TÜRK-İŞ Genel Lideri Ergün Atalay, uzun yıllardır lisana getirdikleri, çalışanların minimum fiyat kadar olan gelirlerinin vergi dışı bırakılması taleplerinin karşılandığını anımsattı.
Asgari fiyat kadar olan gelirlerinin vergi dışı bırakılmasının yanında, fiyatlar üzerindeki gelir vergisi dilimlerinin emekçiler lehine düzenlenmesinin de temel istekleri ortasında yer aldığını belirten Atalay, şöyle konuştu: “Aylık 8 bin lira brüt fiyatı olan bir personelin geliri, kesintiler nedeniyle ocak ayında net 6 bin 395 liraya düşüyor. Birebir çalışanın fiyatı, minimum fiyat kaynaklı vergi istisnası artmasına karşın 6 bin 52 liraya geriliyor. Yani bu çalışan yıl sonuna geldiğinde aylık 1.948 lira vergi ve SGK kesintisi ödüyor. Bu da fiyatının yaklaşık dörtte birine karşılık geliyor. Bu da gösteriyor ki emekçiler fiyatları üzerinden adaletli olmayan bir vergilendirmeyle karşı karşıyalar.
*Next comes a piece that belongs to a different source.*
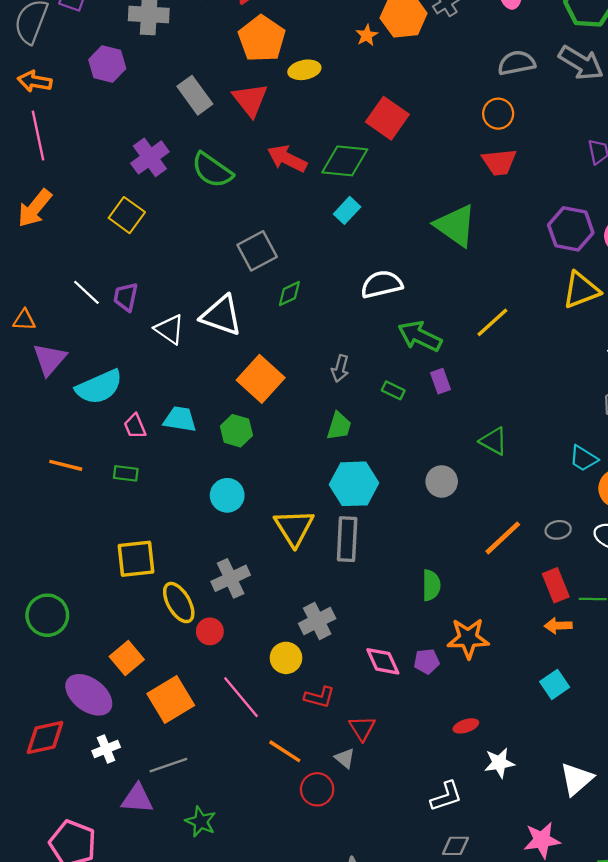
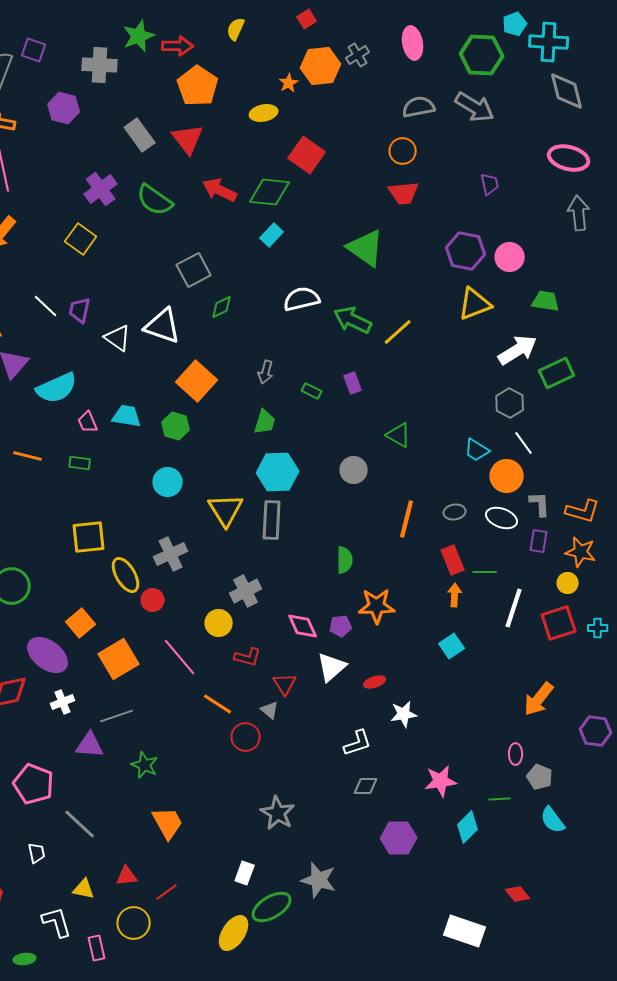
yellow ellipse: (304, 70) -> (264, 113), moved
green arrow: (420, 336) -> (353, 320), moved
orange line: (503, 538) -> (407, 519), turned -33
orange arrow: (558, 626) -> (455, 595), turned 95
white triangle: (577, 779) -> (332, 667), moved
Gelir vergisi tarife basamakları ve oranlarında emekçiler lehine düzenleme yapılmalı. 16 milyon çalışan, aileleriyle birlikte yaklaşık 50 milyon kişi hükümetten bu hususta da vergi kolaylıkları bekliyor.”
“Bir üst vergi dilimine daha erken giriliyor”
Ergün Atalay, Anayasanın 73. hususundaki, “Herkes kamu masraflarını karşılamak üzere mali gücüne nazaran vergi ödemekle yükümlüdür” kararına dikkati çekerek, şunları kaydetti:
“2010 yılının ocak ayında geçerli olan gelir vergisi tarifesinin minimum fiyata oranı 12,07 katı iken, 2022’ye kadar geçen müddette bu oran gitgide azaldı. Bu yılın ocak ayına geldiğimizde 6,39 katına kadar gerilemiş ve personel üzerindeki vergi baskısı artmıştır. Minimum fiyatın üzerinde gelir elde eden çalışanlar, gelir vergisi tarifesinin yılın başında ve yıllık belirlenmesi nedeniyle bir üst dilime daha erken girerek, daha çok vergi ödemek ve daha az fiyat almak zorunda kalıyor.”
“EYT’lilerin mağduriyetleri giderilmeli”
Çalışma hayatının tahlil bekleyen birçok sorunu olduğunu vurgulayan Atalay, TÜRK-İŞ olarak bu meselelerin tahlili için ağır bir uğraş yürüttüklerini lisana getirdi.
TÜRK-İŞ Genel Lideri Ergün Atalay, çalışma hayatının en kıymetli meselelerinden birinin, kayıt dışı istihdam olduğunun altını çizerek, şöyle devam etti:
“Kayıt dışı sorunu çözülmeden toplumsal diyalogun tesis edilmesi, iş kazalarının önlenmesi, iş teminatının sağlanması ya da başka meselelerimizin çözülmesi mümkün değil. Önümüzdeki yasama periyodunda, sendikalarla müzakere edilerek, darbe anayasasının sendikal haklar üzerindeki olumsuz tesirini ve örgütlenmenin önündeki pürüzleri ortadan kaldıracak düzenlemeler yapılmalı. Taban ücretlinin, emeklilerin ve tüm emekçilerin alım gücü korunmalı, EYT’lilerin mağduriyetleri giderilmeli, taşeron emekçiler takıma alınmalı, süreksiz personellerin hakları verilmelidir.